The Sally Ann had grown out of their former downtown premises, Dunsmuir House. True to the class-confounding theme of this column, Dunsmuir House was first constructed as luxury housing just before the First World War, but had been used by the Salvation Army since 1950. 

Having used them for several earlier suburban group homes, the Vancouver officers of the Salvation Army engaged Neale Staniskis Doll Adams, a top mid-sized design firms. This firm designed the innovative 2002 Dr.

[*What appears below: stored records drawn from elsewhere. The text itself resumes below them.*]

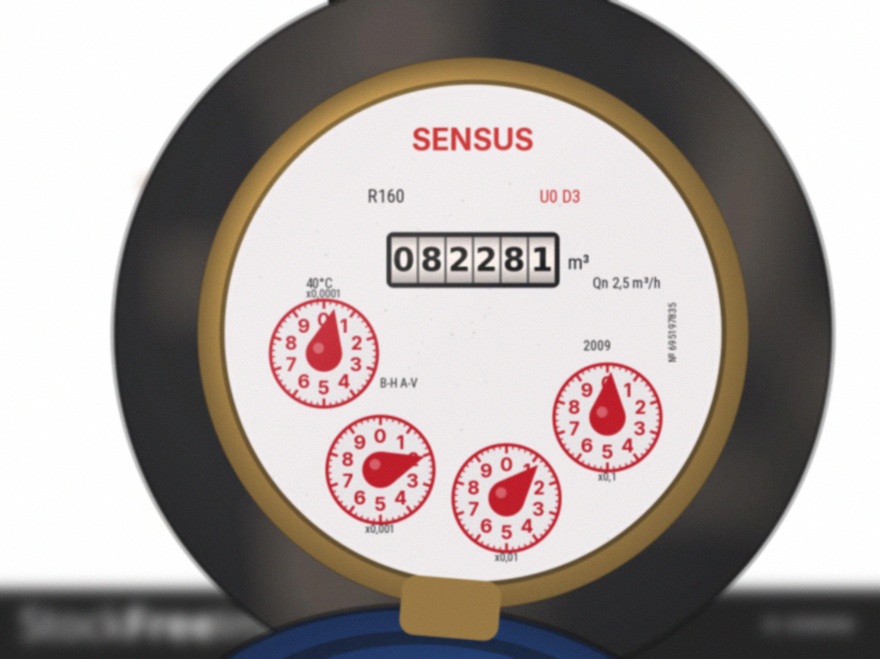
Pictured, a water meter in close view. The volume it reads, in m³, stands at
82281.0120 m³
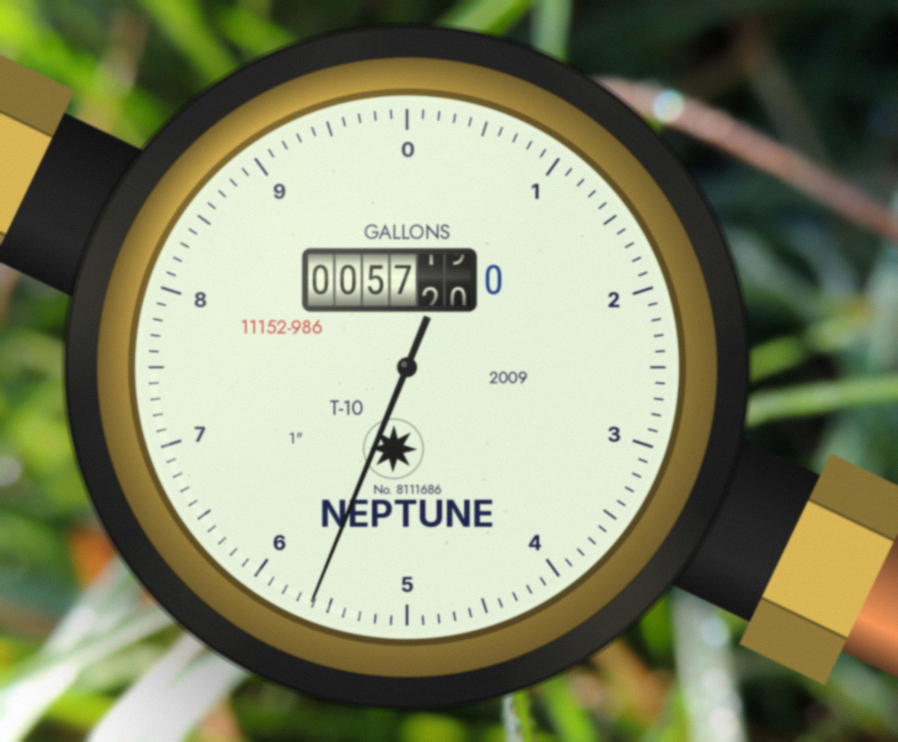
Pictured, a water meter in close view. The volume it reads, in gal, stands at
57195.6 gal
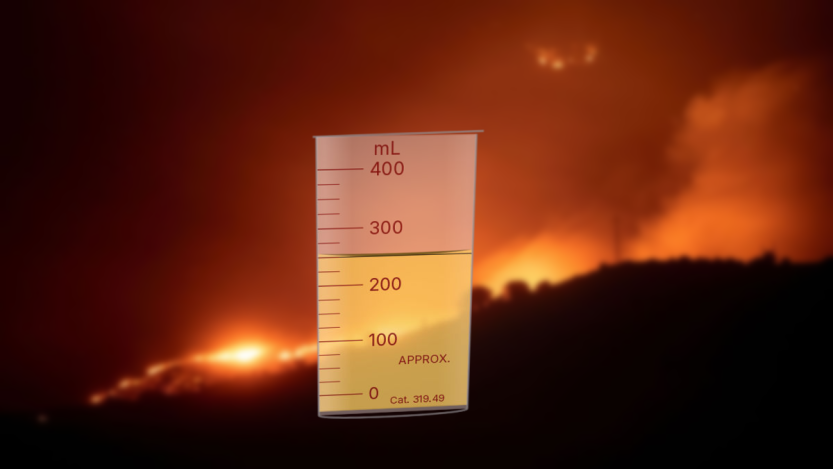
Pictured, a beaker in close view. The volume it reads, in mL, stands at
250 mL
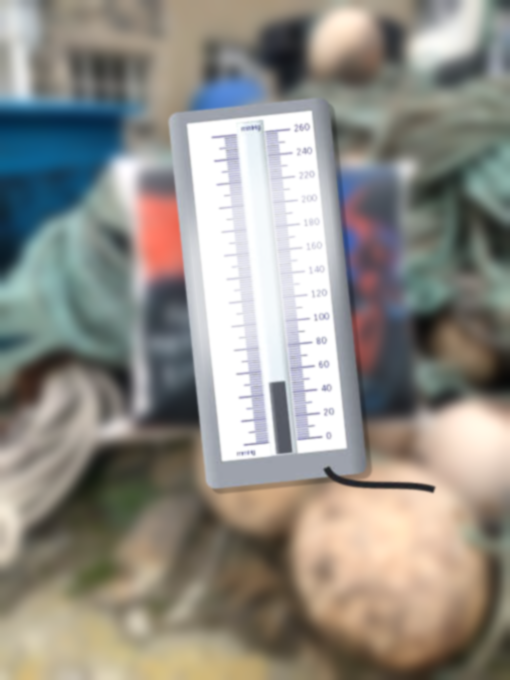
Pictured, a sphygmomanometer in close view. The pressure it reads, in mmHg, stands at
50 mmHg
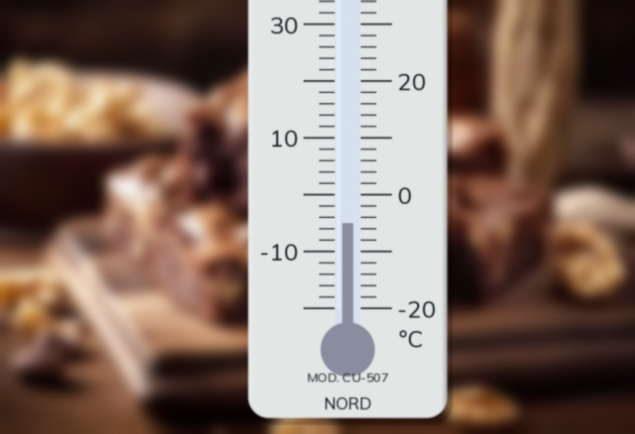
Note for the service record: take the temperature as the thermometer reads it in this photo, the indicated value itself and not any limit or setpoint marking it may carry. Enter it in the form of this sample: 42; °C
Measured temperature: -5; °C
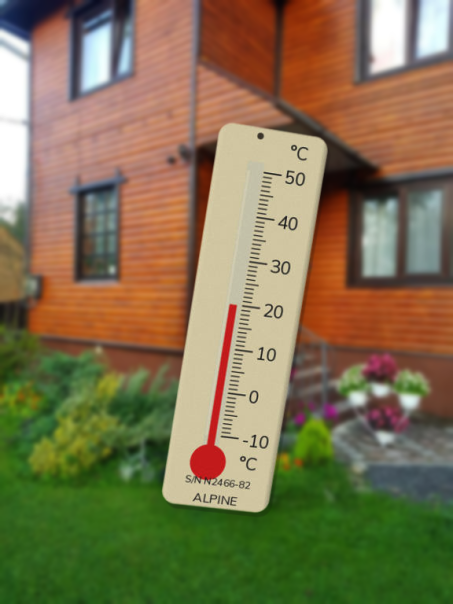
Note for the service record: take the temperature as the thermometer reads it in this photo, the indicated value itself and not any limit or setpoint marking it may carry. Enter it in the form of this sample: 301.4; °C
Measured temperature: 20; °C
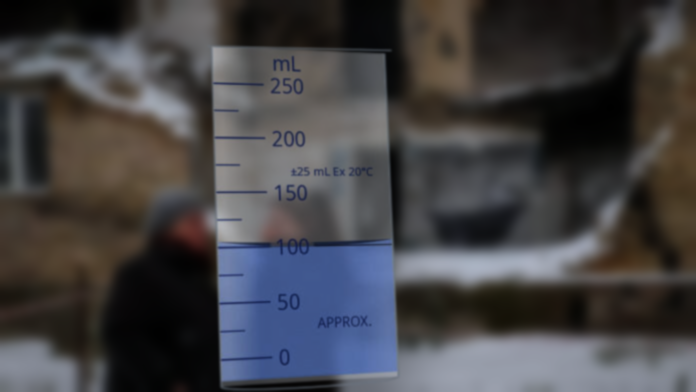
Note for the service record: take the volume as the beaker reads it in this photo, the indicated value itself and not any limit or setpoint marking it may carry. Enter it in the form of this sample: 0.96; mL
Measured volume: 100; mL
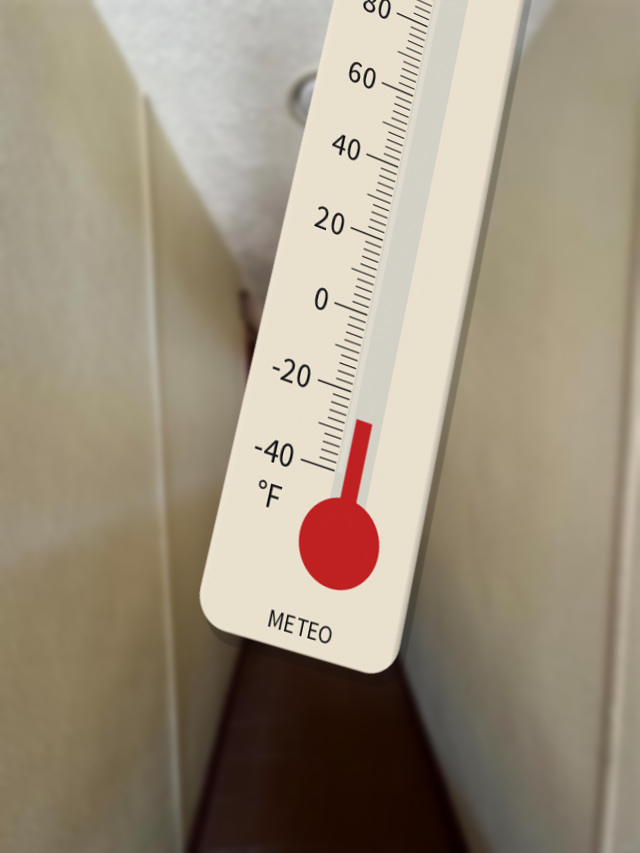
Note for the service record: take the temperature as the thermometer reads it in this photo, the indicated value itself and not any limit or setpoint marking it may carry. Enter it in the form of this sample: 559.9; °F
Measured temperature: -26; °F
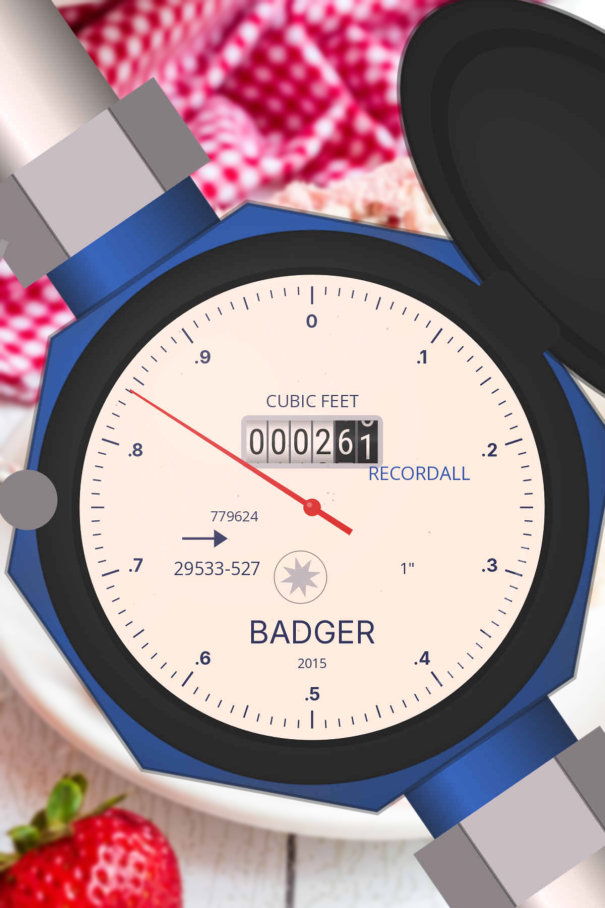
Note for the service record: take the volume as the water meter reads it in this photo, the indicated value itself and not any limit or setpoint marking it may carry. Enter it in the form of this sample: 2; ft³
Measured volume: 260.84; ft³
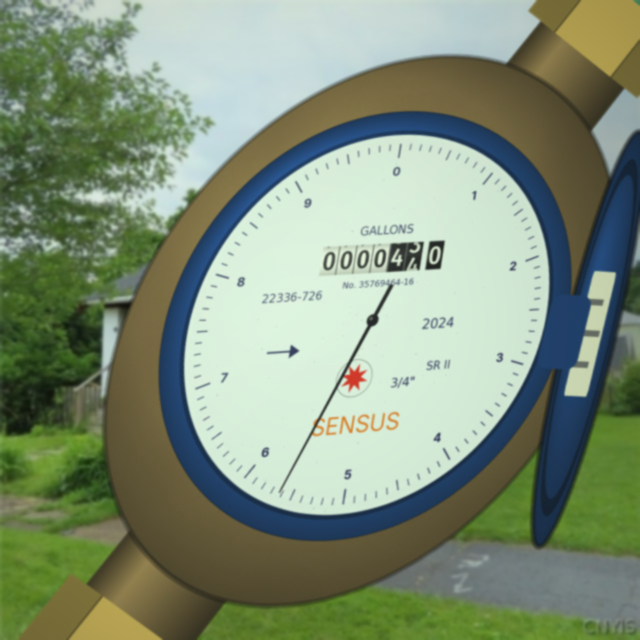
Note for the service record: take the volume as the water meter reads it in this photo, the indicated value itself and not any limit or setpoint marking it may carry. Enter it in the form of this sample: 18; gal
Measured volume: 435.6; gal
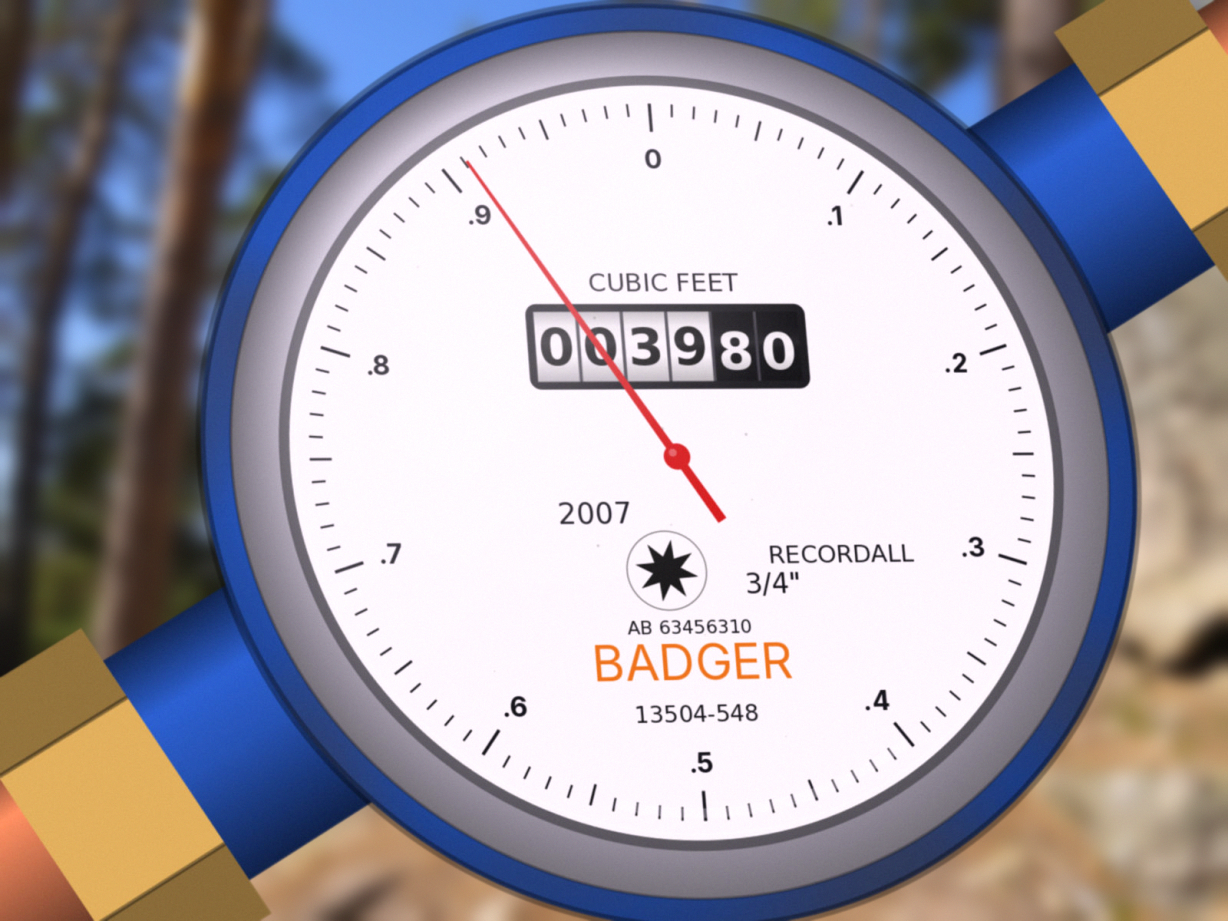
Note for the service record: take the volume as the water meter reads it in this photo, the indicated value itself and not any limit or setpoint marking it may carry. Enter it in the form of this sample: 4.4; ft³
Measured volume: 3979.91; ft³
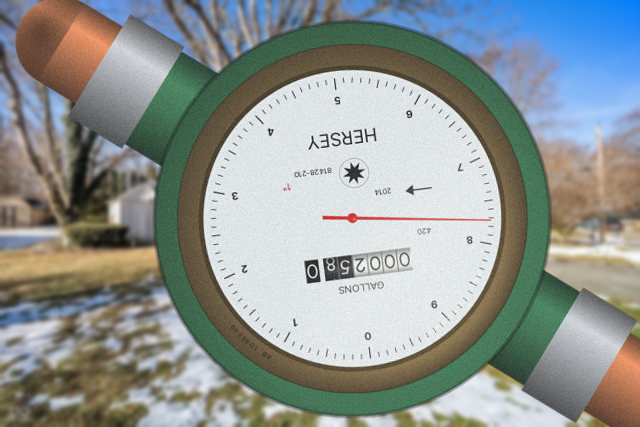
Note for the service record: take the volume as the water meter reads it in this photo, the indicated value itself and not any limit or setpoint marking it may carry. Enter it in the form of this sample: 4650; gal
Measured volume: 2577.7; gal
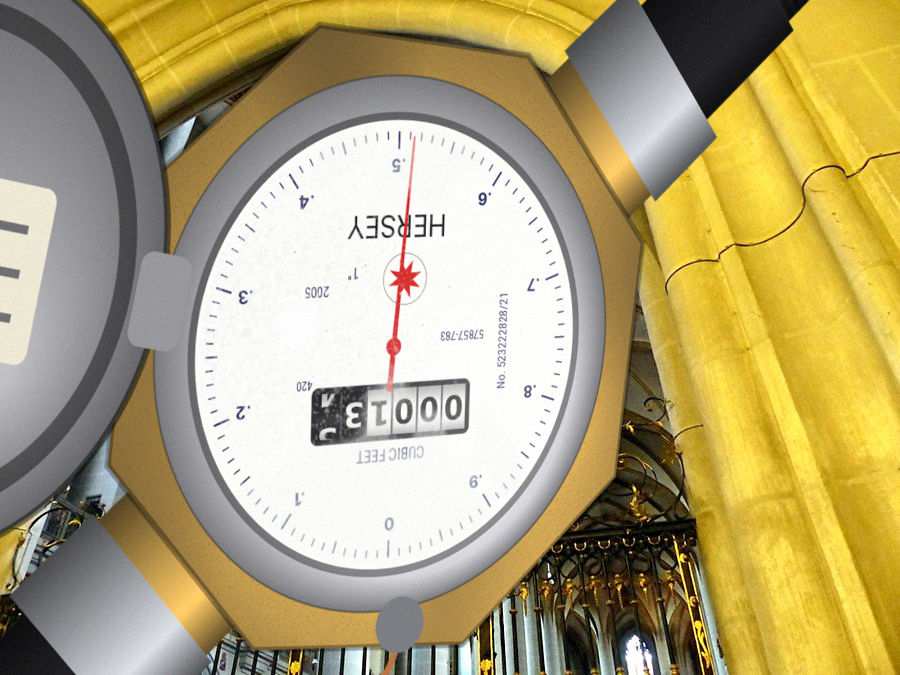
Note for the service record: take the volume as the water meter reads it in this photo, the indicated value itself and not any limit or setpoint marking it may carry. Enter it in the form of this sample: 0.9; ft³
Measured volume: 133.51; ft³
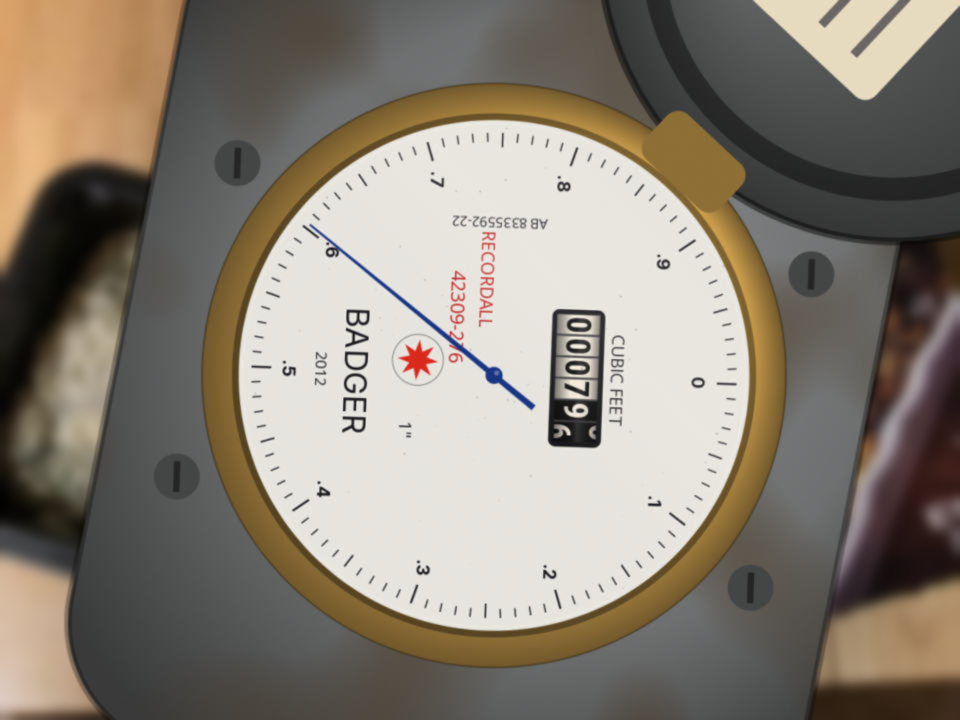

Peter Centre for AIDS treatment in the West End, plus 1994's Central City Lodge. 

With a donation of $1-million from the City of Vancouver, plus land concessions from BC Hydro and a major grant from the Morris and Helen Belkin Foundation, funding was put in place early this decade, and Belkin House opened two years ago. 

The architecture of Belkin House builds on traditional early 20th century apartment layouts like that of Dunsmuir House -- the former hostel, now a backpacker's hotel, forms a 'E'-shape in plan, while the Neale Staniskis Doll Adams layout is one big 'U.' Most floors feature double-loaded runs of single rooms averaging 18 square meters (190 square feet), most with private bathrooms, and all with a window offering either city views or a glimpse into its artful courtyard. 

Unlike most of Vancouver's supposedly luxury apartment blocks, Belkin House's residential corridors are terminated with sheets of floor-to-ceiling glass, counter-acting the claustrophobia of lines of small rooms, and trimming operating costs with free natural light. 

By way of comparison, councillor Kim Capri called last week for construction of 10-square-meter transitional housing for the homeless, too small to include a toilet or shower and bordering on the edge of livability, even for emergency accommodation. 

What is most apparent about Belkin House is the sense of dignity it imparts to the down-on-their-luck residents of the building, most of them disturbingly young, and including many women and families in an emergency shelter on two of the top stories. 

Senior partner Jerry Doll and project architect Brian Dust have crafted a paradigm project that demonstrates the power of architecture to brighten the lives of the poor While durability and cost necessitated a concrete structure and interior surfaces, the greyness of these are warmed visually with use of a red brick outside, and caramel-stained particle board panels lining classroom, corridor and lobby walls inside. 

The main floor is given over to a large kitchen and expandable rooms for dining, appointed with custom-commissioned visual art and the equal--in pure design terms--of some of this city's finest large restaurants. 

Flanked by an austere but dignified cross, a stair to second floor classrooms and support staff offices is boldly bare in cast-in-place concrete--linking to similar details in Le Corbusier's Paris hostel. 

The most spectacular architectural design flourish here is also in cast concrete, an ovoid drum that starts on the ground floor as the portal through which staff hand over the free meals, the same form rising up to form a second floor oval-shaped resident's chapel lined with birch panels, then exploding up onto the third floor's courtyard, forming a sculptural planter and fountain framed with poplars and birchs, the focus of one of Vancouver's the best urban landscapes. 

I hope that someday soon the Salvation Army gets out its brass band and donation kettles, then invites our luxury condominium developers over for a free meal and tour of their daring and very practical building. Belkin House just might inspire them.